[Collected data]
= Beginning of Section =

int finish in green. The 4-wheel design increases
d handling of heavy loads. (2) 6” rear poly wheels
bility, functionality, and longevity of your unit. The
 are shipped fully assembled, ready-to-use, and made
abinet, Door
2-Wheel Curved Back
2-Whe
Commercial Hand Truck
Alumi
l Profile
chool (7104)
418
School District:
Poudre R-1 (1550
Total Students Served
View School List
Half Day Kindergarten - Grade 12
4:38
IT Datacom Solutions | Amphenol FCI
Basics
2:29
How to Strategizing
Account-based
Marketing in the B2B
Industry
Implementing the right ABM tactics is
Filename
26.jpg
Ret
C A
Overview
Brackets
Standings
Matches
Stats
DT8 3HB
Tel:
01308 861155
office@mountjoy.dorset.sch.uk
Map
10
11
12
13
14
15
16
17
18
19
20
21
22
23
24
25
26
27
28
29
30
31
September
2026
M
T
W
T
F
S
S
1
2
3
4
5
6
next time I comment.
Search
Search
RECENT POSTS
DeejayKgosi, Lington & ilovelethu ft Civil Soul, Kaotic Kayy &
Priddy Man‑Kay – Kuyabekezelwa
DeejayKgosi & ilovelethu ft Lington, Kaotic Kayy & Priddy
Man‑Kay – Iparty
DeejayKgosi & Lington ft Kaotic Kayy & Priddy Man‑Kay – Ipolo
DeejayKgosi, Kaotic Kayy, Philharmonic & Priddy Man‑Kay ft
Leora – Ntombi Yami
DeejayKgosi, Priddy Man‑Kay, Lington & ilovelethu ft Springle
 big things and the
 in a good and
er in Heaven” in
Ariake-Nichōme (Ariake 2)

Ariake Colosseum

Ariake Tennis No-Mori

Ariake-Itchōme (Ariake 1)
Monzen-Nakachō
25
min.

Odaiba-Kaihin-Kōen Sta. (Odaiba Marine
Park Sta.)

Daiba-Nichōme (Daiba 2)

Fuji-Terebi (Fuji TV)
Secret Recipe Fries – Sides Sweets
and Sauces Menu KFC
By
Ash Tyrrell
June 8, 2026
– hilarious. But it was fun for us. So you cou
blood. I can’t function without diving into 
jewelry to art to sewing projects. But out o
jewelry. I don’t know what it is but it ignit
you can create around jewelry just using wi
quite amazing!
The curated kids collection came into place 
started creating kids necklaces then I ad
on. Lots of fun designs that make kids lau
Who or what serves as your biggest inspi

= End of Section =

Repeat every line of the data above, keeping each one unchanged.

int finish in green. The 4-wheel design increases
d handling of heavy loads. (2) 6” rear poly wheels
bility, functionality, and longevity of your unit. The
 are shipped fully assembled, ready-to-use, and made
abinet, Door
2-Wheel Curved Back
2-Whe
Commercial Hand Truck
Alumi
l Profile
chool (7104)
418
School District:
Poudre R-1 (1550
Total Students Served
View School List
Half Day Kindergarten - Grade 12
4:38
IT Datacom Solutions | Amphenol FCI
Basics
2:29
How to Strategizing
Account-based
Marketing in the B2B
Industry
Implementing the right ABM tactics is
Filename
26.jpg
Ret
C A
Overview
Brackets
Standings
Matches
Stats
DT8 3HB
Tel:
01308 861155
office@mountjoy.dorset.sch.uk
Map
10
11
12
13
14
15
16
17
18
19
20
21
22
23
24
25
26
27
28
29
30
31
September
2026
M
T
W
T
F
S
S
1
2
3
4
5
6
next time I comment.
Search
Search
RECENT POSTS
DeejayKgosi, Lington & ilovelethu ft Civil Soul, Kaotic Kayy &
Priddy Man‑Kay – Kuyabekezelwa
DeejayKgosi & ilovelethu ft Lington, Kaotic Kayy & Priddy
Man‑Kay – Iparty
DeejayKgosi & Lington ft Kaotic Kayy & Priddy Man‑Kay – Ipolo
DeejayKgosi, Kaotic Kayy, Philharmonic & Priddy Man‑Kay ft
Leora – Ntombi Yami
DeejayKgosi, Priddy Man‑Kay, Lington & ilovelethu ft Springle
 big things and the
 in a good and
er in Heaven” in
Ariake-Nichōme (Ariake 2)

Ariake Colosseum

Ariake Tennis No-Mori

Ariake-Itchōme (Ariake 1)
Monzen-Nakachō
25
min.

Odaiba-Kaihin-Kōen Sta. (Odaiba Marine
Park Sta.)

Daiba-Nichōme (Daiba 2)

Fuji-Terebi (Fuji TV)
Secret Recipe Fries – Sides Sweets
and Sauces Menu KFC
By
Ash Tyrrell
June 8, 2026
– hilarious. But it was fun for us. So you cou
blood. I can’t function without diving into 
jewelry to art to sewing projects. But out o
jewelry. I don’t know what it is but it ignit
you can create around jewelry just using wi
quite amazing!
The curated kids collection came into place 
started creating kids necklaces then I ad
on. Lots of fun designs that make kids lau
Who or what serves as your biggest inspi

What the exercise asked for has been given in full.